Awesome
VarU64
A simple variable-length encoding for unsigned 64 bit integers.
Specification
To decode a VarU64, look at the first byte. If its value is below 248, the value itself is the encoded number. Else, the first byte determines the further length
of the encoding:
first byte | number of additional bytes |
---|---|
248 | 1 |
249 | 2 |
250 | 3 |
251 | 4 |
252 | 5 |
253 | 6 |
254 | 7 |
255 | 8 |
Following the first byte are length
many bytes. These bytes are the big-endian representation of the encoded number.
Canonical VarU64
This specification allows different ways to encode the same number, e.g. 0x00
and 0xf800
both decode to zero. To obtain a canonical encoding, we limit those possibilities: Of all possible representations for a number that this scheme admits, the shortest one is its unique, canonical encoding. Canonical decoders must indicate an error if a value uses an encoding that is longer than necessary.
Variable-Length Encodings of Other Fixed-Size Integers
Analogously to this specification, you can encode signed integers by using big-endian two's complement representation.

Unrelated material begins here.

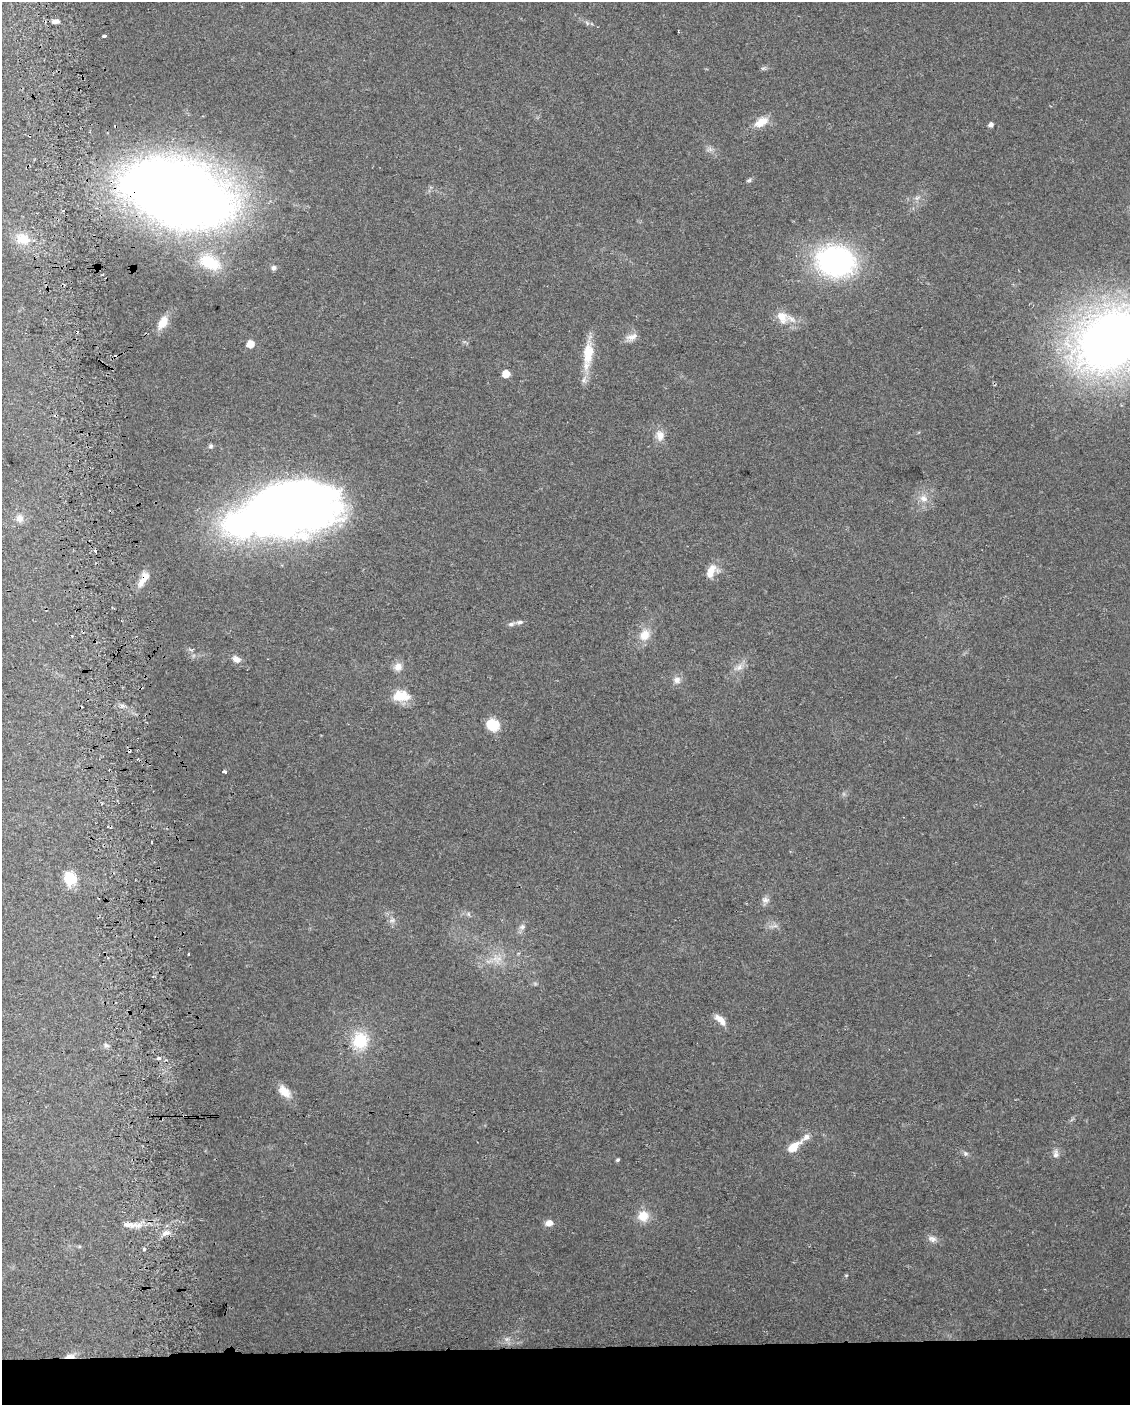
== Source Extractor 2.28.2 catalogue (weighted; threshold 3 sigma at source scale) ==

The specification can also be adapted to other sizes of integers (up to 2040 bit inclusive), by starting the length table at a different value. For example, the VarI32 encoding for signed 32-bit integers is defined as follows:
To decode a VarI32, look at the first byte. If its (unsigned) value is below 252, the value itself is the encoded number in two's complement. Else, the first byte determines the further length
of the encoding:
first byte (unsigned) | number of additional bytes |
---|---|
252 | 1 |
253 | 2 |
254 | 3 |
255 | 4 |
Following the first byte are length
many bytes. These bytes are the big-endian, two's complement representation of the encoded number.

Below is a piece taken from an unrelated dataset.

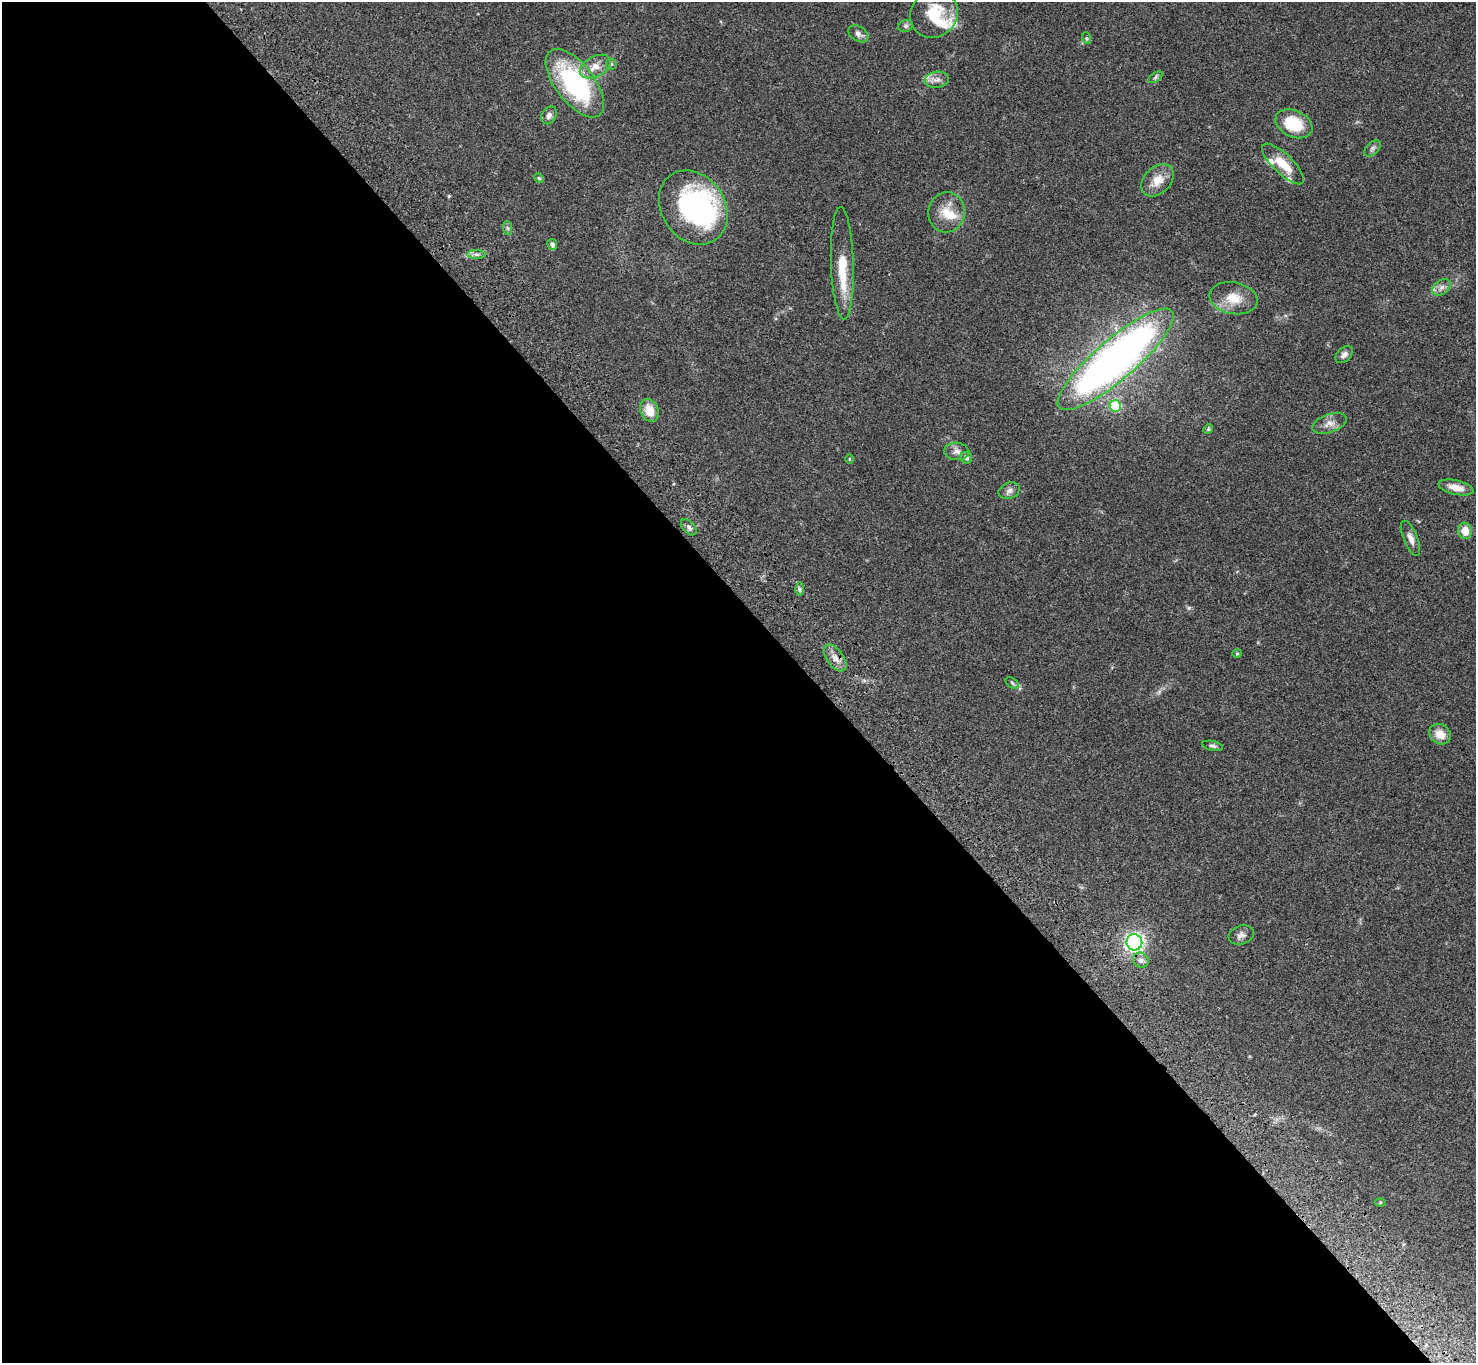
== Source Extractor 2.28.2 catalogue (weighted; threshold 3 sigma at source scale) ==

Non-Zero Unsigned Integers
The VarNonZeroU64 encoding for nonzero 64-bit integers consists of subtracting one from the integer and encoding the resulting number as a regular VarU64. Unsigned integers of other size work analogously.
Greater-Than X
Unsigned Integers
Non-zero unsigned integers can be generalized to unsigned integers strictly greater than some number X
: The VarGtXU64 encoding for 64-bit integer strictly great then X
consists of subtracting X
from the integer and encoding the resulting number as a regular VarU64. Unsigned integers of other size work analogously.
Remarks
This has been inspired by the issues in the multiformats varint repository, in particular issues #8 and #12.